Item position entries:

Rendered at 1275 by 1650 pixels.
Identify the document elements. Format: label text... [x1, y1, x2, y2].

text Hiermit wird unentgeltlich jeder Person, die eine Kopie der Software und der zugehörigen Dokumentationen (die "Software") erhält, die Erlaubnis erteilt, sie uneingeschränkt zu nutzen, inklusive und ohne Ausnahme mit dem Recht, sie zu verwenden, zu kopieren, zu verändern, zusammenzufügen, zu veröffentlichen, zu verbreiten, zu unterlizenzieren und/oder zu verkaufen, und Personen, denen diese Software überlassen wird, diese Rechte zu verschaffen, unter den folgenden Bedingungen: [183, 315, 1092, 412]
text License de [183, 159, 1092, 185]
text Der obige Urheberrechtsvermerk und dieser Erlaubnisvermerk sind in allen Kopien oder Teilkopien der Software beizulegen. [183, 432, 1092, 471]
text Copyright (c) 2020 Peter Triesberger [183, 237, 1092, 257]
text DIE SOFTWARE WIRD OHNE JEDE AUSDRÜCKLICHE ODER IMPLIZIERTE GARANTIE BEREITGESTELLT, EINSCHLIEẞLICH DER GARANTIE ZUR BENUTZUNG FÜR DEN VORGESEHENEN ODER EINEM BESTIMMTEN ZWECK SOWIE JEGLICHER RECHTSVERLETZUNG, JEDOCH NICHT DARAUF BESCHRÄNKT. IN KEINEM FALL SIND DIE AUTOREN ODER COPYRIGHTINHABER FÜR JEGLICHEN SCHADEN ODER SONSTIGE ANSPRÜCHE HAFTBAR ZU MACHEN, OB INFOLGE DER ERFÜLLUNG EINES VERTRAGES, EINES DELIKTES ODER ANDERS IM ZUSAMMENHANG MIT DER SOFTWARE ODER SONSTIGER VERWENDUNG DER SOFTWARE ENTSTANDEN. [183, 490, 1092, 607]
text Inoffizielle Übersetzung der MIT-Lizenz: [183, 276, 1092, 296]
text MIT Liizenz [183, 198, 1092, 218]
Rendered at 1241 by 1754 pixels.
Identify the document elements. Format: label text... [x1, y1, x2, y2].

Challenge
Copy every line of the material above word for word, leaving nothing out and changing nothing.

Completed exercise
Rendered at 1275 by 1650 pixels.
Identify the document elements. Format: label text... [x1, y1, x2, y2].

text Hiermit wird unentgeltlich jeder Person, die eine Kopie der Software und der zugehörigen Dokumentationen (die "Software") erhält, die Erlaubnis erteilt, sie uneingeschränkt zu nutzen, inklusive und ohne Ausnahme mit dem Recht, sie zu verwenden, zu kopieren, zu verändern, zusammenzufügen, zu veröffentlichen, zu verbreiten, zu unterlizenzieren und/oder zu verkaufen, und Personen, denen diese Software überlassen wird, diese Rechte zu verschaffen, unter den folgenden Bedingungen: [183, 315, 1092, 412]
text License de [183, 159, 1092, 185]
text Der obige Urheberrechtsvermerk und dieser Erlaubnisvermerk sind in allen Kopien oder Teilkopien der Software beizulegen. [183, 432, 1092, 471]
text Copyright (c) 2020 Peter Triesberger [183, 237, 1092, 257]
text DIE SOFTWARE WIRD OHNE JEDE AUSDRÜCKLICHE ODER IMPLIZIERTE GARANTIE BEREITGESTELLT, EINSCHLIEẞLICH DER GARANTIE ZUR BENUTZUNG FÜR DEN VORGESEHENEN ODER EINEM BESTIMMTEN ZWECK SOWIE JEGLICHER RECHTSVERLETZUNG, JEDOCH NICHT DARAUF BESCHRÄNKT. IN KEINEM FALL SIND DIE AUTOREN ODER COPYRIGHTINHABER FÜR JEGLICHEN SCHADEN ODER SONSTIGE ANSPRÜCHE HAFTBAR ZU MACHEN, OB INFOLGE DER ERFÜLLUNG EINES VERTRAGES, EINES DELIKTES ODER ANDERS IM ZUSAMMENHANG MIT DER SOFTWARE ODER SONSTIGER VERWENDUNG DER SOFTWARE ENTSTANDEN. [183, 490, 1092, 607]
text Inoffizielle Übersetzung der MIT-Lizenz: [183, 276, 1092, 296]
text MIT Liizenz [183, 198, 1092, 218]
Rendered at 1241 by 1754 pixels.
Identify the document elements. Format: label text... [x1, y1, x2, y2].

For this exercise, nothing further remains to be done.